• DATA LISTING
▬▬▬

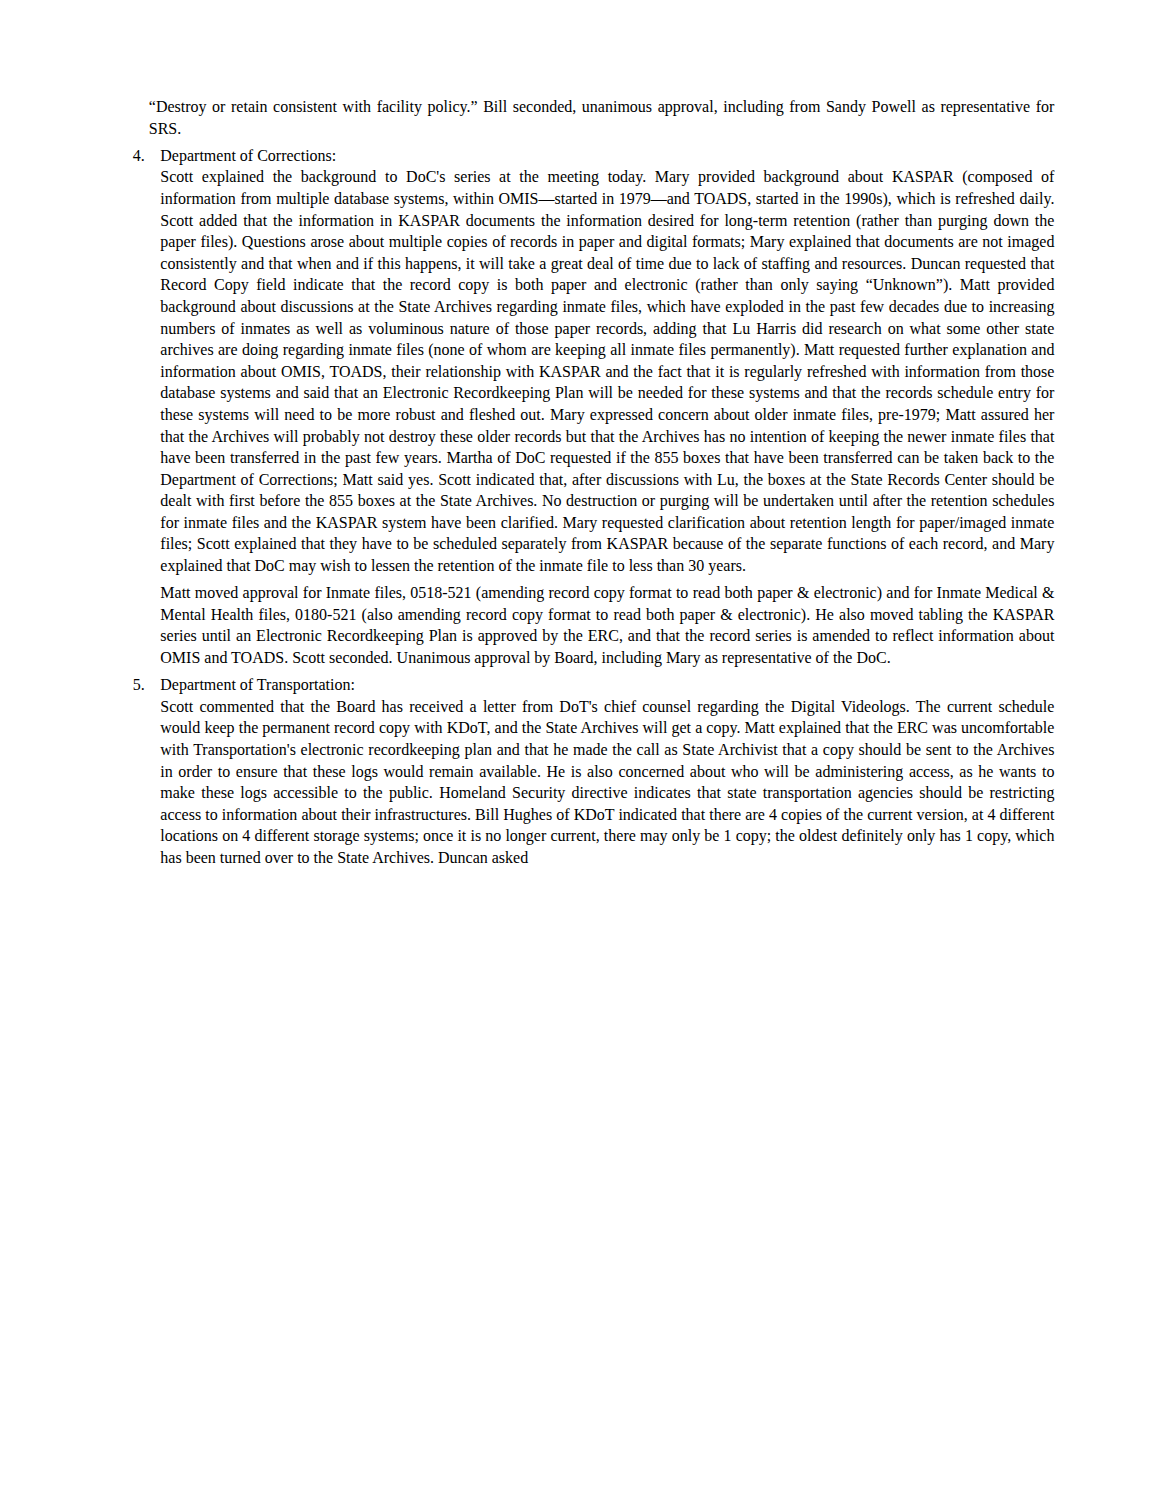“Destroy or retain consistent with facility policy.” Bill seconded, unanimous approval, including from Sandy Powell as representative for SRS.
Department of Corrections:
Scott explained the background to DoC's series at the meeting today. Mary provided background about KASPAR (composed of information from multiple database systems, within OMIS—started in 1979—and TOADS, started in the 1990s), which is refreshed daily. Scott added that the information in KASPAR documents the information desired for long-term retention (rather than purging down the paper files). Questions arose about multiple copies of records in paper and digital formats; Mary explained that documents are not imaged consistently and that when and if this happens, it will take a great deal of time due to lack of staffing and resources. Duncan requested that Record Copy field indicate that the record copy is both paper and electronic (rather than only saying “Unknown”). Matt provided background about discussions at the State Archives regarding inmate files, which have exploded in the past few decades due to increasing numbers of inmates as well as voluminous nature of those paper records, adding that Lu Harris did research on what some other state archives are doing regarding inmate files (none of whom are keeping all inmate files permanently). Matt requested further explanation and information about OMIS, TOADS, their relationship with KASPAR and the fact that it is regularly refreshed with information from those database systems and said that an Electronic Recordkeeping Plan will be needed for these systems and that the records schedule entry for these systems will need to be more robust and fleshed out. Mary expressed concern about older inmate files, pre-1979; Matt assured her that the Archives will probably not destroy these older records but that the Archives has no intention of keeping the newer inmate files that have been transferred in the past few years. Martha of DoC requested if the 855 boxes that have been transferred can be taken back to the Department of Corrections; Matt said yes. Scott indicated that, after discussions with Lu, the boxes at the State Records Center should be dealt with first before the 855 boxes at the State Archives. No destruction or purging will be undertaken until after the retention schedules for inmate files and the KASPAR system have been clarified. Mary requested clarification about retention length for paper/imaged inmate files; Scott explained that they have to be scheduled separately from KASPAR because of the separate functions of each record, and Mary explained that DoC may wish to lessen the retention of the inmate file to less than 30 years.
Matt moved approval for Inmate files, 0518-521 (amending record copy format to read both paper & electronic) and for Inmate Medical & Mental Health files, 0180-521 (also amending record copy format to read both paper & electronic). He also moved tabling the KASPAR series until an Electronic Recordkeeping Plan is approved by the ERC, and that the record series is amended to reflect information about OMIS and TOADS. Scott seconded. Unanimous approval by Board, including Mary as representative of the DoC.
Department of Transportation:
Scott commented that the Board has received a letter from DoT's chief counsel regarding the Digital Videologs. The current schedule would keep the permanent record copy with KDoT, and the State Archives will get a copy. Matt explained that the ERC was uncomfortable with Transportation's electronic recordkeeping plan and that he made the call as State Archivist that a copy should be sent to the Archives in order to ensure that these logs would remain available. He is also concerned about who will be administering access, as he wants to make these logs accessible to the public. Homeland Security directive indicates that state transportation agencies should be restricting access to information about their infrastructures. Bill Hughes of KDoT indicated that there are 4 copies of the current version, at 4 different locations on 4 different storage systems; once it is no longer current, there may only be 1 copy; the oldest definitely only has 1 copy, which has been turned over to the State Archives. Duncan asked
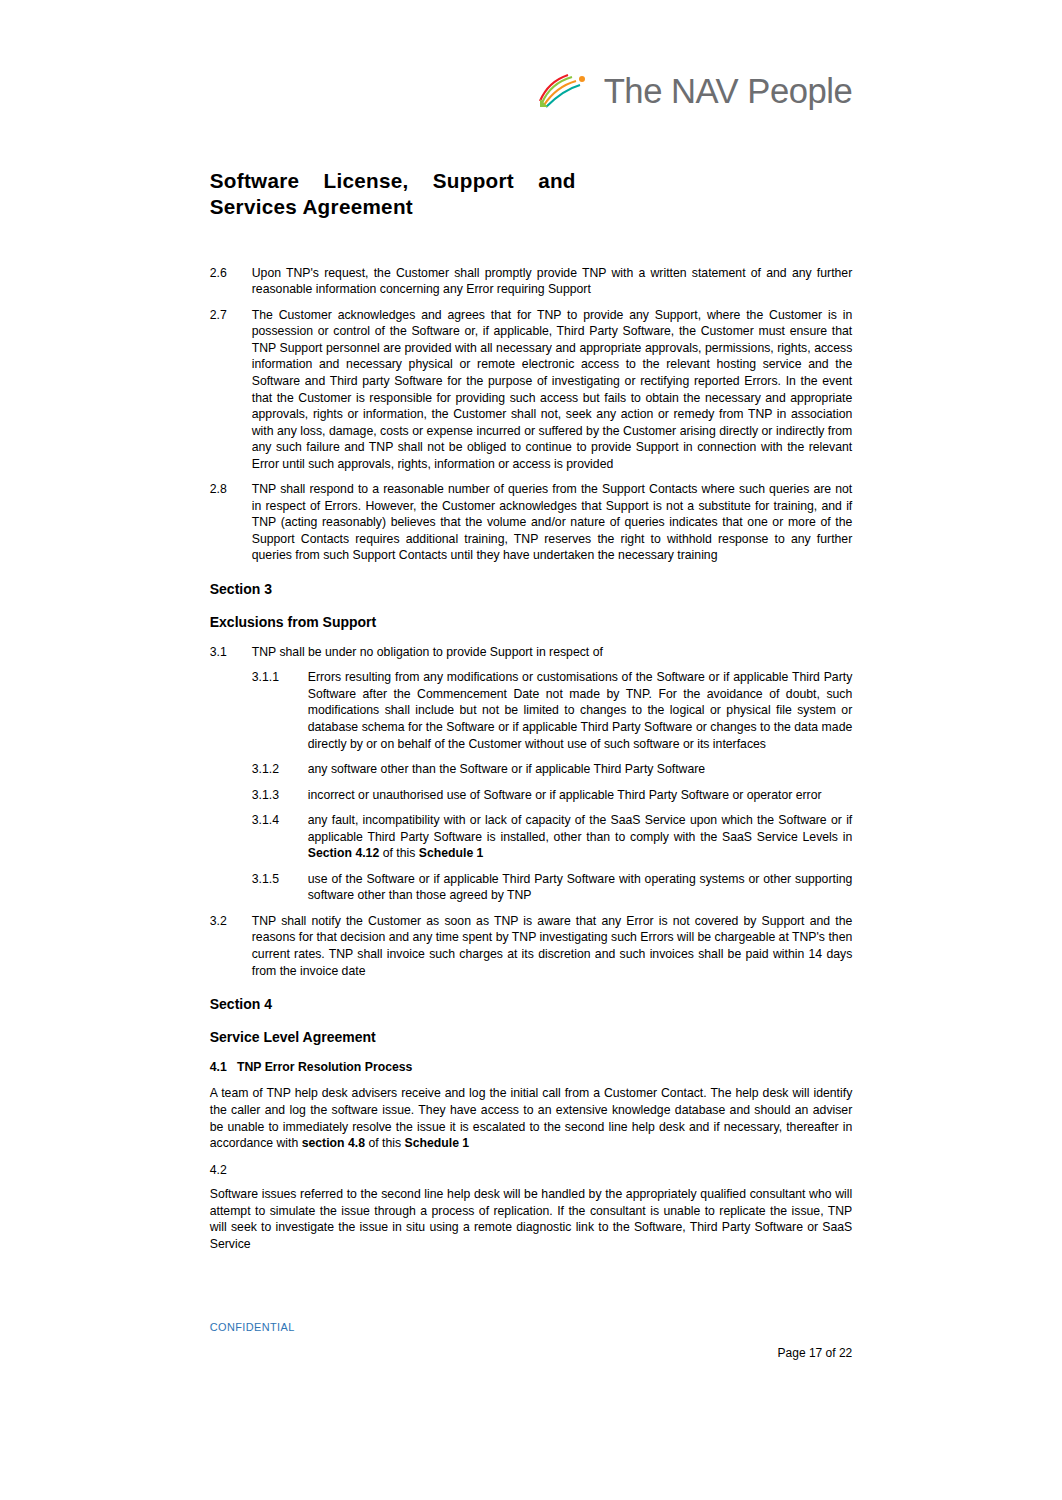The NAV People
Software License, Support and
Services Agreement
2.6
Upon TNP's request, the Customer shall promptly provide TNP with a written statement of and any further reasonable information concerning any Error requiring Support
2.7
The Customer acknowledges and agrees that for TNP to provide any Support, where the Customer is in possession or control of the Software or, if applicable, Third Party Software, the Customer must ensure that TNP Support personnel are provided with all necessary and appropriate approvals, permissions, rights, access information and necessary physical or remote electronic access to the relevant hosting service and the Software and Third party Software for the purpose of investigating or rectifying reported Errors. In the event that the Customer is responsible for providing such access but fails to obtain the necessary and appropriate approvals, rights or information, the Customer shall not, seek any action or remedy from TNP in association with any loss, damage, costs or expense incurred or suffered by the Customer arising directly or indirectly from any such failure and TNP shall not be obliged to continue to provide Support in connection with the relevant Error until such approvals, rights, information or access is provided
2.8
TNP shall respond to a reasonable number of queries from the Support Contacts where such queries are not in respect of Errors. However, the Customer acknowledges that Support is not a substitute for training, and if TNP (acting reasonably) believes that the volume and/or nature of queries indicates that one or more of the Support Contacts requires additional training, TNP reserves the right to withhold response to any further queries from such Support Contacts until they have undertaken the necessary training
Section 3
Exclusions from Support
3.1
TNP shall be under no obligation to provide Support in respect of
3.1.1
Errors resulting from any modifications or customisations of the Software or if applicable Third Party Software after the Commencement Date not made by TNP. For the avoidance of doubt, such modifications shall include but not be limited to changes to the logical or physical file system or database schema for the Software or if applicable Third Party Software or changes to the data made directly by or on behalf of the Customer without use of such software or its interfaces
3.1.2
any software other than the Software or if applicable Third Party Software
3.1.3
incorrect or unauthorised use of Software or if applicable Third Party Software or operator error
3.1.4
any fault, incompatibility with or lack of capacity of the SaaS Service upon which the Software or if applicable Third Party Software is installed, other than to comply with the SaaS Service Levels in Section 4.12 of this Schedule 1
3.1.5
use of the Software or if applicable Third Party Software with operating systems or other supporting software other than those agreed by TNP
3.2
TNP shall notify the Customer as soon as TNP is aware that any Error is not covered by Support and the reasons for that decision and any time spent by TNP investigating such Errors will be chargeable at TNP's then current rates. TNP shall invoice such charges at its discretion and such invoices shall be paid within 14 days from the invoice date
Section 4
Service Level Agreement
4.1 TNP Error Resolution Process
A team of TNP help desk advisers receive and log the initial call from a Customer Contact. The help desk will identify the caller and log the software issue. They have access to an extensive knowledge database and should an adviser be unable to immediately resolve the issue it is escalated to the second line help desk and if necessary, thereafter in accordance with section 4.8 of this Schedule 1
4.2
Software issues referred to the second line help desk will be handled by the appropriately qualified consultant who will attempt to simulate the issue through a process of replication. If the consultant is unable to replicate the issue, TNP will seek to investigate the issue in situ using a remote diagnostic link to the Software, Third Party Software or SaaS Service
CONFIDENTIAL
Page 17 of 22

▬▬▬

• EXERCISE DESCRIPTION
The records above are to be restated exactly, with all pictures omitted.

• TASK RESPONSE
“Destroy or retain consistent with facility policy.” Bill seconded, unanimous approval, including from Sandy Powell as representative for SRS.
Department of Corrections:
Scott explained the background to DoC's series at the meeting today. Mary provided background about KASPAR (composed of information from multiple database systems, within OMIS—started in 1979—and TOADS, started in the 1990s), which is refreshed daily. Scott added that the information in KASPAR documents the information desired for long-term retention (rather than purging down the paper files). Questions arose about multiple copies of records in paper and digital formats; Mary explained that documents are not imaged consistently and that when and if this happens, it will take a great deal of time due to lack of staffing and resources. Duncan requested that Record Copy field indicate that the record copy is both paper and electronic (rather than only saying “Unknown”). Matt provided background about discussions at the State Archives regarding inmate files, which have exploded in the past few decades due to increasing numbers of inmates as well as voluminous nature of those paper records, adding that Lu Harris did research on what some other state archives are doing regarding inmate files (none of whom are keeping all inmate files permanently). Matt requested further explanation and information about OMIS, TOADS, their relationship with KASPAR and the fact that it is regularly refreshed with information from those database systems and said that an Electronic Recordkeeping Plan will be needed for these systems and that the records schedule entry for these systems will need to be more robust and fleshed out. Mary expressed concern about older inmate files, pre-1979; Matt assured her that the Archives will probably not destroy these older records but that the Archives has no intention of keeping the newer inmate files that have been transferred in the past few years. Martha of DoC requested if the 855 boxes that have been transferred can be taken back to the Department of Corrections; Matt said yes. Scott indicated that, after discussions with Lu, the boxes at the State Records Center should be dealt with first before the 855 boxes at the State Archives. No destruction or purging will be undertaken until after the retention schedules for inmate files and the KASPAR system have been clarified. Mary requested clarification about retention length for paper/imaged inmate files; Scott explained that they have to be scheduled separately from KASPAR because of the separate functions of each record, and Mary explained that DoC may wish to lessen the retention of the inmate file to less than 30 years.
Matt moved approval for Inmate files, 0518-521 (amending record copy format to read both paper & electronic) and for Inmate Medical & Mental Health files, 0180-521 (also amending record copy format to read both paper & electronic). He also moved tabling the KASPAR series until an Electronic Recordkeeping Plan is approved by the ERC, and that the record series is amended to reflect information about OMIS and TOADS. Scott seconded. Unanimous approval by Board, including Mary as representative of the DoC.
Department of Transportation:
Scott commented that the Board has received a letter from DoT's chief counsel regarding the Digital Videologs. The current schedule would keep the permanent record copy with KDoT, and the State Archives will get a copy. Matt explained that the ERC was uncomfortable with Transportation's electronic recordkeeping plan and that he made the call as State Archivist that a copy should be sent to the Archives in order to ensure that these logs would remain available. He is also concerned about who will be administering access, as he wants to make these logs accessible to the public. Homeland Security directive indicates that state transportation agencies should be restricting access to information about their infrastructures. Bill Hughes of KDoT indicated that there are 4 copies of the current version, at 4 different locations on 4 different storage systems; once it is no longer current, there may only be 1 copy; the oldest definitely only has 1 copy, which has been turned over to the State Archives. Duncan asked
The NAV People
Software License, Support and
Services Agreement
2.6
Upon TNP's request, the Customer shall promptly provide TNP with a written statement of and any further reasonable information concerning any Error requiring Support
2.7
The Customer acknowledges and agrees that for TNP to provide any Support, where the Customer is in possession or control of the Software or, if applicable, Third Party Software, the Customer must ensure that TNP Support personnel are provided with all necessary and appropriate approvals, permissions, rights, access information and necessary physical or remote electronic access to the relevant hosting service and the Software and Third party Software for the purpose of investigating or rectifying reported Errors. In the event that the Customer is responsible for providing such access but fails to obtain the necessary and appropriate approvals, rights or information, the Customer shall not, seek any action or remedy from TNP in association with any loss, damage, costs or expense incurred or suffered by the Customer arising directly or indirectly from any such failure and TNP shall not be obliged to continue to provide Support in connection with the relevant Error until such approvals, rights, information or access is provided
2.8
TNP shall respond to a reasonable number of queries from the Support Contacts where such queries are not in respect of Errors. However, the Customer acknowledges that Support is not a substitute for training, and if TNP (acting reasonably) believes that the volume and/or nature of queries indicates that one or more of the Support Contacts requires additional training, TNP reserves the right to withhold response to any further queries from such Support Contacts until they have undertaken the necessary training
Section 3
Exclusions from Support
3.1
TNP shall be under no obligation to provide Support in respect of
3.1.1
Errors resulting from any modifications or customisations of the Software or if applicable Third Party Software after the Commencement Date not made by TNP. For the avoidance of doubt, such modifications shall include but not be limited to changes to the logical or physical file system or database schema for the Software or if applicable Third Party Software or changes to the data made directly by or on behalf of the Customer without use of such software or its interfaces
3.1.2
any software other than the Software or if applicable Third Party Software
3.1.3
incorrect or unauthorised use of Software or if applicable Third Party Software or operator error
3.1.4
any fault, incompatibility with or lack of capacity of the SaaS Service upon which the Software or if applicable Third Party Software is installed, other than to comply with the SaaS Service Levels in Section 4.12 of this Schedule 1
3.1.5
use of the Software or if applicable Third Party Software with operating systems or other supporting software other than those agreed by TNP
3.2
TNP shall notify the Customer as soon as TNP is aware that any Error is not covered by Support and the reasons for that decision and any time spent by TNP investigating such Errors will be chargeable at TNP's then current rates. TNP shall invoice such charges at its discretion and such invoices shall be paid within 14 days from the invoice date
Section 4
Service Level Agreement
4.1 TNP Error Resolution Process
A team of TNP help desk advisers receive and log the initial call from a Customer Contact. The help desk will identify the caller and log the software issue. They have access to an extensive knowledge database and should an adviser be unable to immediately resolve the issue it is escalated to the second line help desk and if necessary, thereafter in accordance with section 4.8 of this Schedule 1
4.2
Software issues referred to the second line help desk will be handled by the appropriately qualified consultant who will attempt to simulate the issue through a process of replication. If the consultant is unable to replicate the issue, TNP will seek to investigate the issue in situ using a remote diagnostic link to the Software, Third Party Software or SaaS Service
CONFIDENTIAL
Page 17 of 22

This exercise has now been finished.